CJ Ramone - American Beauty

CD Reviews, CJ Ramone - American Beauty

Zunächst bin in froh, dass sich der inzwischen über 50 Jährige CJ, in Anlehnung an den gleichnamigen Film, auf ´American Beauty´ nicht nur von Rosenblättern bedeckt auf dem Cover zeigt. Aber selbst dann wäre das Album wohl eine würdige Weiterführung des Werks der Erfinder des Punkrock.

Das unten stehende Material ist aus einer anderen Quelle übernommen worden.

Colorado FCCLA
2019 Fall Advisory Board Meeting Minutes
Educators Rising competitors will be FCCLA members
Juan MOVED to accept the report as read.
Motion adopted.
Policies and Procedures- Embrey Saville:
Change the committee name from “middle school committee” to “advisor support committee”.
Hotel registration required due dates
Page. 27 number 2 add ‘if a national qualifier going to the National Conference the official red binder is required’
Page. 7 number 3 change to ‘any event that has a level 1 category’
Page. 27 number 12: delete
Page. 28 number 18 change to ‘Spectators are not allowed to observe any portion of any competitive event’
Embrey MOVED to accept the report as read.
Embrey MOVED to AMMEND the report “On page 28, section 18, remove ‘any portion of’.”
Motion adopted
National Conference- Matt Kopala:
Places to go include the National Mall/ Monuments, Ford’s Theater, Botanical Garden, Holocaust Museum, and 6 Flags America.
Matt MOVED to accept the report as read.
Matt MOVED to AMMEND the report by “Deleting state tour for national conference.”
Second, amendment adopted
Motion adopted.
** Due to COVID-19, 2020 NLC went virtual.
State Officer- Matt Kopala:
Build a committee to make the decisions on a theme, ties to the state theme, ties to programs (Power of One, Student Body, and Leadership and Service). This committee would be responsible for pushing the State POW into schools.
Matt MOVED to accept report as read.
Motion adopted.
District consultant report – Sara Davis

Musikalisch steht ´American Beauty´ den letzten Alben der RAMONES in nichts nach. Der Opener erinnert mich, was Text und Musik angeht, stark an ´Touring´, für mich einer der besten Songs auf ´Mondo Bizarrro´. Auch das folgende ´Yeah Yeah Yeah´ punkrockt flott daher, ehe es bei ´You'll Never Make Me Believe´ doch ruhiger zur Sache geht. Mit ´Before The Lights Go Out´ wird es mir dann etwas zu cheesy, was aber den Vorteil hat, dass das anschließende ´Girlfried In A Graveyard´  wieder richtig was raushauen kann. In dieser Bandbreite geht es weiter. Eine Ausnahme ist ´Tommys Gone´. Der sehr ruhige Track ist dem 2014 verstorbenen Gründungsdrummer gewidmet - komisch, dass Drums hier eigentlich keine Rolle spielen. Aus der depressiven Stimmung befreit ´Run Around´ dann ganz schnell, der gute Laune Track erinnert mich etwas an die DESCENDENTS. Elroy Ramone lives. ´Steady As She Goes´ ist dann kein Cover des Indiehits von  THE RACONTEURS, sondern ein weiterer solider Mid Tempo Punkrocker. Bei ´Be A Good Girl´ werden dann wieder die RAMONES zitiert. Die Gesangsmelodie bei „Baby, Baby....“ ist deren ´Out Of Time´ doch sehr ähnlich. Aber wer darf das wenn nicht der jüngste Bruder CJ? Und Leichenfledderei betreibt der Song auf keinen Fall. ´Moral Of The Story´ ist für mich der einzige Ausfall auf der Scheibe. Das grenzt schon an Musikantenstadl. Mit der gelungen und wesentlich schmissigeren (was zugegebener Maßen nicht schwer ist) Version von TOM WAITS ´Pony´geht die Scheibe dann würdig über die Ziellinie.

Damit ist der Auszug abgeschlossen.